:: SOURCE MATERIAL ::
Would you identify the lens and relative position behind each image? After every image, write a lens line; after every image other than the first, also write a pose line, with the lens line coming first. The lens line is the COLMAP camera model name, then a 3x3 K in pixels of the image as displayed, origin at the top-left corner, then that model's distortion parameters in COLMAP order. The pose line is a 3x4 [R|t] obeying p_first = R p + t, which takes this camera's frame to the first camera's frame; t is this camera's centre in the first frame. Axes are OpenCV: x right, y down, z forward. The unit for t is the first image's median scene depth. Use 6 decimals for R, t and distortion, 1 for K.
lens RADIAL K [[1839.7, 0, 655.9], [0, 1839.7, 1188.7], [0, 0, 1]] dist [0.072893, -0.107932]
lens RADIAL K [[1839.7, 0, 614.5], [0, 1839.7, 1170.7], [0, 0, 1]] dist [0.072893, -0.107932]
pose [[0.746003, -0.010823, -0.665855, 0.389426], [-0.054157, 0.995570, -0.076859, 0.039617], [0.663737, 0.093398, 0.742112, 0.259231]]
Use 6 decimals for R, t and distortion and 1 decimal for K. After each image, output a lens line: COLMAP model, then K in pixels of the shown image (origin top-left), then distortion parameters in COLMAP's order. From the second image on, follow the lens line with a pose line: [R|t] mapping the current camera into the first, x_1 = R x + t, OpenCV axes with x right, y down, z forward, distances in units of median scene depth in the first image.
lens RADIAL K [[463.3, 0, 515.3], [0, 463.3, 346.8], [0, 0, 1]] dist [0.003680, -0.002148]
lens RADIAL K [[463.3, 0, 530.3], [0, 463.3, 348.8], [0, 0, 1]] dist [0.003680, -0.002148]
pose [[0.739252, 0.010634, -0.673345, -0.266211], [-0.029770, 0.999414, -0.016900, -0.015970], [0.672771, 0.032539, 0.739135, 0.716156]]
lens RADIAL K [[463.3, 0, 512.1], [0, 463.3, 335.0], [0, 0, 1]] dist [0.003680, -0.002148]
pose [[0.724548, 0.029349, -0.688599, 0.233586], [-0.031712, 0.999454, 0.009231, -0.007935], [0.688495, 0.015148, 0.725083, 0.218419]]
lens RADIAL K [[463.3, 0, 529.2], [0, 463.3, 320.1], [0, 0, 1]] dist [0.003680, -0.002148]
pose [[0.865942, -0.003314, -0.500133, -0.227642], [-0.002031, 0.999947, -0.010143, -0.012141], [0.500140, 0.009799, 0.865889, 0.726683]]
:::
▸ **TASK DETAILS**: In the entries above, find the line containing "Use 6 decimals for R, t and distortion and". Set down that line and every line after it through the last one, exactly and alone.

▸ **YOUR SOLUTION**:
Use 6 decimals for R, t and distortion and 1 decimal for K. After each image, output a lens line: COLMAP model, then K in pixels of the shown image (origin top-left), then distortion parameters in COLMAP's order. From the second image on, follow the lens line with a pose line: [R|t] mapping the current camera into the first, x_1 = R x + t, OpenCV axes with x right, y down, z forward, distances in units of median scene depth in the first image.
lens RADIAL K [[463.3, 0, 515.3], [0, 463.3, 346.8], [0, 0, 1]] dist [0.003680, -0.002148]
lens RADIAL K [[463.3, 0, 530.3], [0, 463.3, 348.8], [0, 0, 1]] dist [0.003680, -0.002148]
pose [[0.739252, 0.010634, -0.673345, -0.266211], [-0.029770, 0.999414, -0.016900, -0.015970], [0.672771, 0.032539, 0.739135, 0.716156]]
lens RADIAL K [[463.3, 0, 512.1], [0, 463.3, 335.0], [0, 0, 1]] dist [0.003680, -0.002148]
pose [[0.724548, 0.029349, -0.688599, 0.233586], [-0.031712, 0.999454, 0.009231, -0.007935], [0.688495, 0.015148, 0.725083, 0.218419]]
lens RADIAL K [[463.3, 0, 529.2], [0, 463.3, 320.1], [0, 0, 1]] dist [0.003680, -0.002148]
pose [[0.865942, -0.003314, -0.500133, -0.227642], [-0.002031, 0.999947, -0.010143, -0.012141], [0.500140, 0.009799, 0.865889, 0.726683]]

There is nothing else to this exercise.